Originally Posted by Bacchus
I would start by looking at $/AH and calculate how much longer another batty would have to last to break even and then decide if it's a worthwhile bet?
You said it much better than I could. Thank you.
AGM roughly 2X $ of FLA... only you can decide if convenience is worth the extra $. Properly cared for I wouldn't expect a large difference in longevity... poorly cared for you can kill both rather quickly.
I only know of three advantages to AGM. I may be wrong with these three and there may be others.
1) No need to water
2) Higher acceptance rate.
3) No positionally sensitive.
#2, if true, could be acceptable. I spoke to a tech at the battery manufacturer of my house bank AGMs. They recommended that their AGMs be charged at .2 of the C20 Ah rating. Lifeline goes even further and says that if their batteries should be charged at as high an amperage as practical, up to 5 times the C20 of the bank.

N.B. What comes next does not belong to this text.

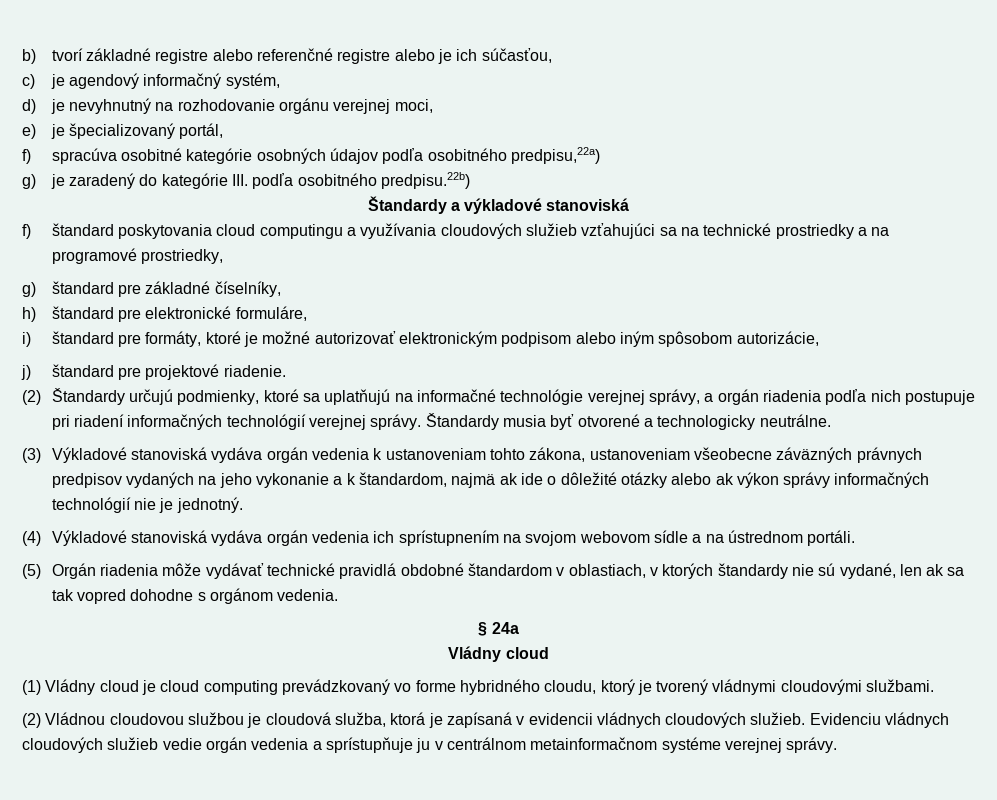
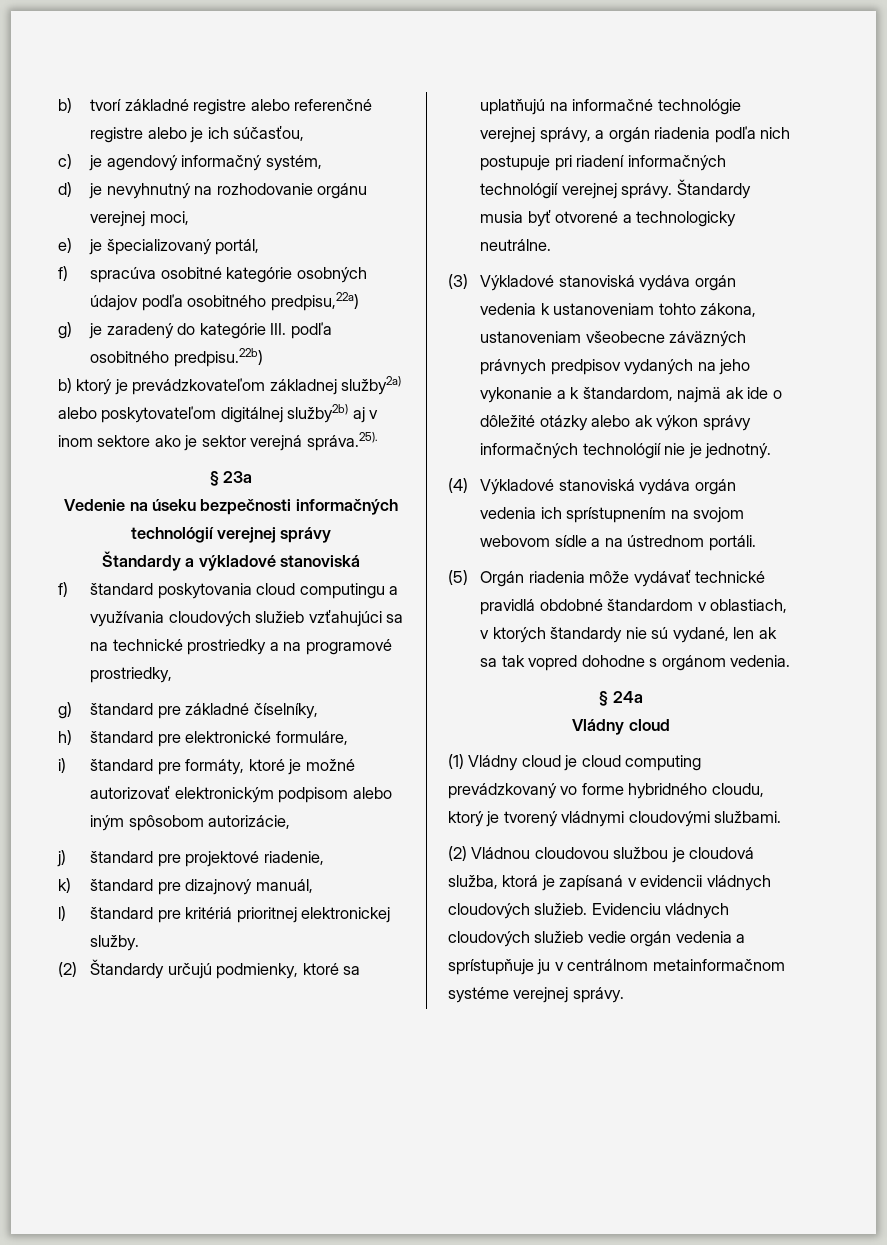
(470, 180) none -> [58,376,402,395] [58,404,379,423] [58,432,378,451] [209,471,253,486] [64,499,398,515] [130,527,332,543] // b) ktorý je prevádzkovateľom základnej služby2a) alebo poskytovateľom digitálnej služby2b) aj v inom sektore ako je sektor verejná správa.25). // § 23a // Vedenie na úseku bezpečnosti informačných technológií verejnej správy
[223,365,286,377] riadenie. -> [263,851,324,865] [58,878,313,895] [58,906,391,923] [90,935,140,951] riadenie, // k) štandard pre dizajnový manuál, // l) štandard pre kritériá prioritnej elektronickej služby.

They also say that if their batteries are regularly discharge to 50% or more of DOD than the charger should be able to charge at least at .2% of C20. I believe that the recommendation for wet cells is that bulk charging should be done at about 10% of C20 Ah.
For large banks this can make a difference. My bank was nominally 780Ah when new. Charging that at .2 C20 would be 156 amps. My charger is only rated for 125 amps (although I typically see 130amps during bulk charging). So I max out my charger. This means that I can get to the absorb phase of charging a lot faster than if I was limiting my charger to 10% of C20 or 78 amps.
The faster I can hit the absorb phase the better the chance that I can get my batteries fully recharged via my solar panel during the day. This might mean running my genset for an hour in the morning vs two hours in the morning.
As usual, I could be wrong but I think charge acceptance is potentially a bigger advantage of AGM for some of us than the maintenance.